- 文本节选:

____________________

“二奶”,现代汉语辞典缺席然而近十几年来却耳熟能详的名词,它已像越长越大的毒瘤存在于我们活生生的现实社会中。“二奶”让人毫无疑问地联想到男人和女人,金钱与性交易,尤其是容易让人联想到女人的命运。二奶们幸福吗?她们怎样沦为二奶?她们为何当二奶?她们没有别的道路可走吗?人们该谴责男人还是谴责女人?对此类丑恶现象,社会该如何疗救?……带着这一串串疑问,女记者出身的本文作者改名埋姓装扮成落魄女人,孤身暗访深圳河畔的“二奶村”,用长达60天的时间揭开了二奶们令人心悸的生活内幕和内心真相。
——原文刊于《北京文学·精彩阅读》2004年第4期
在珠江三角洲一带,在广州、深圳、东莞等地,“包二奶”现象日益严重。自八十年代中叶始,一批往来香港与内地的香港商人、白领人士以及货柜车司机,开始在深圳等地包养“二奶”。随着这个“风流军团”的扩大,一些位于罗湖的花园住宅,如怡×花园、庐×花园等楼盘,因“二奶”相对集中而闻名。九十年代中叶,随着深圳中心区的西移,福田区成为少部分港人“金屋藏娇”的首选地。由于福田区渔×村、皇×村、皇×新村、水×村等地邻近货柜车出境的皇岗口岸,便利司机的出入,日渐成为香港货柜车司机包养内地“二奶”的首选居住地。在关外,如布吉、宝安新城,由于房价较低,又无须持有“中华人民共和国边境管理通行证”,在那些地方,亦有相当的一些“二奶”居住。当然,“包二奶”现象不单深圳存在,在其他地方如上海、厦门等许多地方也有,只不过随着深圳经济飞速发展,深港两地多元交流的频密,港人在深圳包养“二奶”更成为一道独特的景观,由此而在香港与内地造成严重的社会、家庭、道德等问题,早已引起广泛关注。

____________________

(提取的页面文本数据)
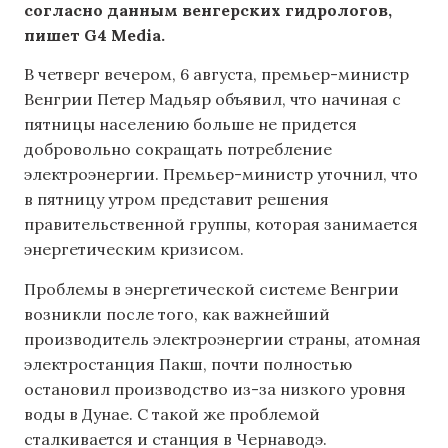
согласно данным венгерских гидрологов,
пишет G4 Media.
В четверг вечером, 6 августа, премьер-министр
Венгрии Петер Мадьяр объявил, что начиная с
пятницы населению больше не придется
добровольно сокращать потребление
электроэнергии. Премьер-министр уточнил, что
в пятницу утром представит решения
правительственной группы, которая занимается
энергетическим кризисом.
Проблемы в энергетической системе Венгрии
возникли после того, как важнейший
производитель электроэнергии страны, атомная
электростанция Пакш, почти полностью
остановил производство из-за низкого уровня
воды в Дунае. С такой же проблемой
сталкивается и станция в Чернаводэ.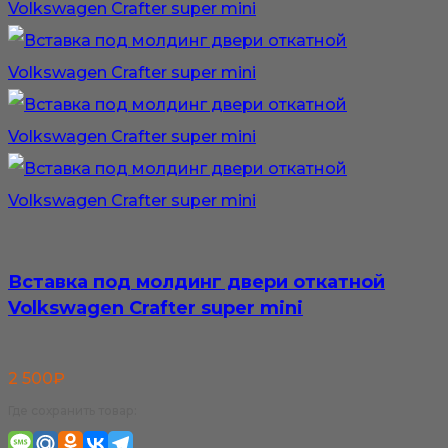
Вставка под молдинг двери откатной
Volkswagen Crafter super mini
2 500
₽
Где сохранить товар: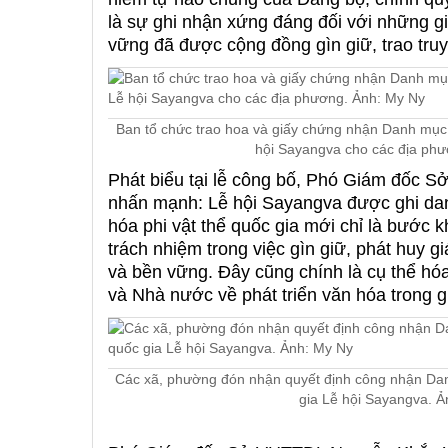
là sự ghi nhận xứng đáng đối với những gi
vững đã được cộng đồng gìn giữ, trao truy
Ban tổ chức trao hoa và giấy chứng nhận Danh mục d
hội Sayangva cho các địa ph
Phát biểu tại lễ công bố, Phó Giám đốc
nhấn mạnh: Lễ hội Sayangva được ghi da
hóa phi vật thể quốc gia mới chỉ là bước 
trách nhiệm trong việc gìn giữ, phát huy gi
và bền vững. Đây cũng chính là cụ thể hó
và Nhà nước về phát triển văn hóa trong g
Các xã, phường đón nhận quyết định công nhận Danh
gia Lễ hội Sayangva. Ả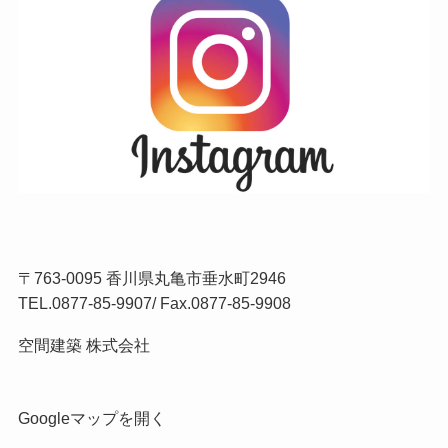
〒763-0095 香川県丸亀市垂水町2946
TEL.
0877-85-9907
/ Fax.0877-85-9908
空間建築 株式会社
Googleマップを開く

____________________

- 练习:
A - 根据关于深圳“二奶村”的文本，作者孤身暗访一共用了多长时间？
B - 请列出关于深圳“二奶村”的文本中提到的、位于福田区并邻近皇岗口岸的所有村名。
C - 请从关于深圳“二奶村”的文本最后一句之后接着往下写。

- 练习答案:
A - 60天。

B - 渔×村、皇×村、皇×新村、水×村。

C -
1999年下半年,因珠江三角洲“包二奶”之风得不到有效遏制,以维护广大妇女权益为己任的广东省妇联终于忍无可忍,拍案而起,呼吁制定相关法律,严惩“包二奶”的丑陋现象。据《亚洲周刊》2000年8月28日《百万“雄”狮陷法律重围》中报道:“中国大陆包养情妇者估计约有百万,当局酝酿修订婚姻法,严惩包二奶行为,对数以万计在中国各地包二奶的港台男人带来强烈冲击,也祸延许多女性……”进入新世纪,原先有所回避、遮掩的有关“二奶”的话题开始越来越多地见诸国内媒体,但对于“二奶”的生存状态却普遍语焉不详。事实也许在云遮雾罩的某个角落。当社会对“二奶”有较理智的态度,当媒体对“二奶”有较客观的对待的时候,我一头扎进云雾中,沉进“二奶”村,努力去接近、了解、捕捉、反映“二奶”们的甜酸苦辣。
2001年1月13日,距农历蛇年春节还有10天,我隐姓埋名,离开报社舒适的公寓,搬进深圳河畔的某某村一个狭小的单元房居住。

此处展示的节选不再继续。